---------- Page text ----------

Capitol Alert

California pushes back on renewed federal plan to block state AI rules

OpenAI CEO Sam Altman testified before a US Senate Committee. OpenAI is one of many AI companies that state lawmakers in California seek to regulate.
OpenAI CEO Sam Altman testified before a US Senate Committee. OpenAI is one of many AI companies that state lawmakers in California seek to regulate. EPA-EFE

Good morning and welcome to the A.M. Alert!

THE AI FIGHT RE-EMERGES

The federal government is once again exploring ways to limit states’ regulatory authority over artificial intelligence, and California is asserting itself. 

In two separate letters, Attorney General Rob Bonta and six Democratic state lawmakers urged congressional leaders to reject language in the National Defense Authorization Act that would bar states from regulating AI.

“Preemption of the states’ authority in this rapidly evolving area would undermine the federalist system that has allowed states to respond swiftly and effectively to emerging technologies and in order to protect their residents’ health, safety, and welfare,” Bonta wrote in his Nov. 21 letter

The NDAA is a package of bills that passes every year that sets the annual budget and expenditures of the U.S. Department of Defense.

California assembly members Rebecca Bauer-Kahan, D-Orinda, Marc Berman, D-Menlo Park, and Jacqui Irwin, D-Thousand Oaks, and state senators Steve Padilla, D-Chula Vista, Tom Umberg, D-Villa Park, and Scott Wiener, D-San Francisco, signed onto a Nov. 24 letter from over 200 legislators from around the nation pushing back on the proposals. 

“We appreciate congressional engagement on AI and stand ready to collaborate on thoughtful national policy,” the letter reads. “But after years without comprehensive federal action on privacy and social media harms, a broad preemption of state and local AI laws until Congress acts would set back progress and undercut existing protections.”

Earlier this year, lawmakers were eyeing the One Big Beautiful Bill Act, H.R. 1, for a 10-year moratorium on AI legislation at the state level. That provision was removed in the Senate by a 99-1 bipartisan vote. 

President Donald Trump has said state regulation is hampering the growth of AI.

“Investment in AI is helping to make the U.S. Economy the ‘HOTTEST’ in the World, but overregulation by the States is threatening to undermine this Major Growth ‘Engine,’” he said in a Truth Social post last week. 

Congress, which is off this week, is expected to pass the NDAA before the end of the year. 

Bonta urged leaders to “focus on the national defense” and “not allow this bill to become a vehicle to allow the AI industry to evade commonsense state law protections.”

---------- Material supplied ----------

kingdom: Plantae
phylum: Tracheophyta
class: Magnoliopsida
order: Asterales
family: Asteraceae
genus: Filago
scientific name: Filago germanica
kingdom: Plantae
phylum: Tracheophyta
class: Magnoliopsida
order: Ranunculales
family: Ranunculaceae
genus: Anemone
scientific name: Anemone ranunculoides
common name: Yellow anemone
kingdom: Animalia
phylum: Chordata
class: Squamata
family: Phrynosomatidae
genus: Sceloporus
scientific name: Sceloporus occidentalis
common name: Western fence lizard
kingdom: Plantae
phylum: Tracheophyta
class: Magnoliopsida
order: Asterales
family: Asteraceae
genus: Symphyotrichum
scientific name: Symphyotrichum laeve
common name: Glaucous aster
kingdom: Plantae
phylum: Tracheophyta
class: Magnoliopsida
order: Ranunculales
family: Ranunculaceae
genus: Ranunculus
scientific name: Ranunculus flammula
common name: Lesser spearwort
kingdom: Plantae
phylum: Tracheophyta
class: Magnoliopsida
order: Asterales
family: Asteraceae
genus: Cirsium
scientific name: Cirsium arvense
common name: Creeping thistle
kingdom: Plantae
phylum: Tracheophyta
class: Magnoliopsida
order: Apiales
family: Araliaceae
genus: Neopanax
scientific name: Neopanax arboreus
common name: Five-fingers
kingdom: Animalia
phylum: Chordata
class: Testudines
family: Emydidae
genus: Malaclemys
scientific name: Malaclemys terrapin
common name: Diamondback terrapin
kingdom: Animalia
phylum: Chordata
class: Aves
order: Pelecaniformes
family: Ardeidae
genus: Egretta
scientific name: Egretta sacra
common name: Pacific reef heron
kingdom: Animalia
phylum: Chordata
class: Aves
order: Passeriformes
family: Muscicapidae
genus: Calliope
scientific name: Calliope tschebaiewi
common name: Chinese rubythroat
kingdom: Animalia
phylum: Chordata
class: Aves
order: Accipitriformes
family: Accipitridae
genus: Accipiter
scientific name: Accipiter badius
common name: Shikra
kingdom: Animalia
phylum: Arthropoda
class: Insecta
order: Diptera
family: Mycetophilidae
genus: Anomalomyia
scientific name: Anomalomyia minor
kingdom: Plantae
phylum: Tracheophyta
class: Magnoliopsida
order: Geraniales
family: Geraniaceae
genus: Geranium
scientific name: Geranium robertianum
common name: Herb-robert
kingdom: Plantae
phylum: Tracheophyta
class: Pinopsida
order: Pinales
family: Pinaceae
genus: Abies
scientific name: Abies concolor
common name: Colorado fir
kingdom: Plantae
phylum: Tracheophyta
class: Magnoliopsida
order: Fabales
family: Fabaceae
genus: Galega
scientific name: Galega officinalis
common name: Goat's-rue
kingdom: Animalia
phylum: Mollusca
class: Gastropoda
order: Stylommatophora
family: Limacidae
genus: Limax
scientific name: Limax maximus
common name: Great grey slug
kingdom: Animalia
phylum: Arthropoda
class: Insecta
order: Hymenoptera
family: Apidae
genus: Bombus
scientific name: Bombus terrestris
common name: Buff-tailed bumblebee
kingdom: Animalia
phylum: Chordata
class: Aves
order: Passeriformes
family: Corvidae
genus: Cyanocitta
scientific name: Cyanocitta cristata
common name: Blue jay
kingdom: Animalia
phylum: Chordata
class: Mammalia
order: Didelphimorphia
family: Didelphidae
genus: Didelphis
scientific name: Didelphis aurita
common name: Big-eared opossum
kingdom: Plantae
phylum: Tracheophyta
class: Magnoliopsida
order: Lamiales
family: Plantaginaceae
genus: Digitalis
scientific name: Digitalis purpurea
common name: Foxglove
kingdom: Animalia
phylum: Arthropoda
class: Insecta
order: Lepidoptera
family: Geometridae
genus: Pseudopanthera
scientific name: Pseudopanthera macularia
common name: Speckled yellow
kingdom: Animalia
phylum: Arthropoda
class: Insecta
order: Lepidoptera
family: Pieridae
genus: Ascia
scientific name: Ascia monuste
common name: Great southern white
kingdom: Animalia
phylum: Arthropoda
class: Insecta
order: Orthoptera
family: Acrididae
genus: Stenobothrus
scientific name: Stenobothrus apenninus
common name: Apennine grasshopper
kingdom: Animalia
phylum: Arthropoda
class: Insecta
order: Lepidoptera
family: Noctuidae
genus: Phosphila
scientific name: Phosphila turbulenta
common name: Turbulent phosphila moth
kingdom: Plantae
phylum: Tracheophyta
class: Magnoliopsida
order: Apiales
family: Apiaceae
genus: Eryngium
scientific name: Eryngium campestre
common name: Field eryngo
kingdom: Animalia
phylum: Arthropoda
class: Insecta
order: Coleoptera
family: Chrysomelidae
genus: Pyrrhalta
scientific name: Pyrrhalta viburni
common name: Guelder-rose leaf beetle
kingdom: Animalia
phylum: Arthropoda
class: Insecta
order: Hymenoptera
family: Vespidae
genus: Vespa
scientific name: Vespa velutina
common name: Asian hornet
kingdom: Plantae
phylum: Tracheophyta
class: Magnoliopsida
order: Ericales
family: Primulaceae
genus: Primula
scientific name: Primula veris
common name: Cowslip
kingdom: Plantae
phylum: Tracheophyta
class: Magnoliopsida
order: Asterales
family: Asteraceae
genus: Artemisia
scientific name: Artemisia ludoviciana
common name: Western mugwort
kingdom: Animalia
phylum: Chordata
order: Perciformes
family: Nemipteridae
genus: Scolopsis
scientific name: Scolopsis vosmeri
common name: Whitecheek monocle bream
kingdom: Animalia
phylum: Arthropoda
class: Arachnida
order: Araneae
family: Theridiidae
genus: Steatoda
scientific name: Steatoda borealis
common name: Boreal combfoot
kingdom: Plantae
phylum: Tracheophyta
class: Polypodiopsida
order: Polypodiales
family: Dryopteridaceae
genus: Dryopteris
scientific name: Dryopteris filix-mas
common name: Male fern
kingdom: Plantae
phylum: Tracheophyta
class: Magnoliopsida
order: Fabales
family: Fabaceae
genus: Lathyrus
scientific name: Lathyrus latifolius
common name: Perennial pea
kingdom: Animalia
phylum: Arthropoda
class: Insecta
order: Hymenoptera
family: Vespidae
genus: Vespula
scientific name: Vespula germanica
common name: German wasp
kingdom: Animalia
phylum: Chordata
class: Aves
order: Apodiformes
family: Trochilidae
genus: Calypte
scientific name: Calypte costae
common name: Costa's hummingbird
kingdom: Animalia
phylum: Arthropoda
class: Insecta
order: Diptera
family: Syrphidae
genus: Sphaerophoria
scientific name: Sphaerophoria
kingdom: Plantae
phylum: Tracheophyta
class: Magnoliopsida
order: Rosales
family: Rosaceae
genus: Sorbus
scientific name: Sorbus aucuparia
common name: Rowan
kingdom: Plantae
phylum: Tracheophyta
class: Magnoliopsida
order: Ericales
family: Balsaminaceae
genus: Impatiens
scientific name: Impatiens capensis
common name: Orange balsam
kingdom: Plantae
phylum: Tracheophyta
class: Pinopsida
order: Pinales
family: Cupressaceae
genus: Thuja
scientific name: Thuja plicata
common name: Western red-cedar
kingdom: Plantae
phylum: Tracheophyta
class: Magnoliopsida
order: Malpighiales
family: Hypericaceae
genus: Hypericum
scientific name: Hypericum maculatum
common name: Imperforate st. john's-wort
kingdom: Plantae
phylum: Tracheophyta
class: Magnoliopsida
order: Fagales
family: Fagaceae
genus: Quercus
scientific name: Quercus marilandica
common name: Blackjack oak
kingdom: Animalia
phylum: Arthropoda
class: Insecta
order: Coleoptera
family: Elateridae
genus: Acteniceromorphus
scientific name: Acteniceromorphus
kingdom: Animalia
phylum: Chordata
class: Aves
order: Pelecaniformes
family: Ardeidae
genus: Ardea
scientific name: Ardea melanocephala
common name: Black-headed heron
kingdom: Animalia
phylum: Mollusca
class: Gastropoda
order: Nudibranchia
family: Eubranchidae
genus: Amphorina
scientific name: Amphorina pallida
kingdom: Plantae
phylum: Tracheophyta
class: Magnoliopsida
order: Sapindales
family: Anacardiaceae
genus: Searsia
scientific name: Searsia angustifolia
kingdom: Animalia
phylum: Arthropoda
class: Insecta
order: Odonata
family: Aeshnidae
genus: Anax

----------

> _Your assignment_: Carry on the article about California opposing the federal plan to block state AI rules, picking up right after its last sentence.

> _Result below_:
CALIFORNIA LEADS IN … UNEMPLOYMENT FILINGS

Via David Lightman…

Unemployment reports have been delayed because of the Washington shutdown, but recent numbers from the federal Bureau of Labor Statistics offer strong clues about how California’s job market is doing.

The state’s unemployment rate, 5.5% in August, the latest month with state data, was the highest of the states and well above the national average. The national figure for September, reported by BLS Thursday, was 4.4%.

“There have been no indications that California’s rate will not continue to be the highest or near-highest,” said Michael Bernick, former EDD director and now an employment attorney at Duane Morris LLP.

He noted that in the latest U.S. Department of Labor’s unemployment claims report, California had more than 21% of all new claims filed nationwide.

And, Bernick said, “California’s private sector industries, with the exception of leisure and hospitality, have shown little or no growth for more than a year.”

Nationally, Sung Won Sohn, president of SS Economics in Los Angeles, said the fairly healthy national picture “requires understanding the deeper structural changes shaping the workforce.”

He found that demographic forces, notably an aging population and a lot of retirements, are “constraining the growth of the labor force.” Also impacting the labor force is the immigration crackdown.

“With fewer workers arriving, employers are operating with tighter staffing levels, and the economy no longer needs extraordinarily large monthly job gains to maintain a stable unemployment rate,” Song said. “This scarcity of labor is one reason the current slowdown in payroll growth has not resulted in a meaningful rise in joblessness.”

QUOTE OF THE DAY

“I may have had an audible gasp when I saw the final legal bill.”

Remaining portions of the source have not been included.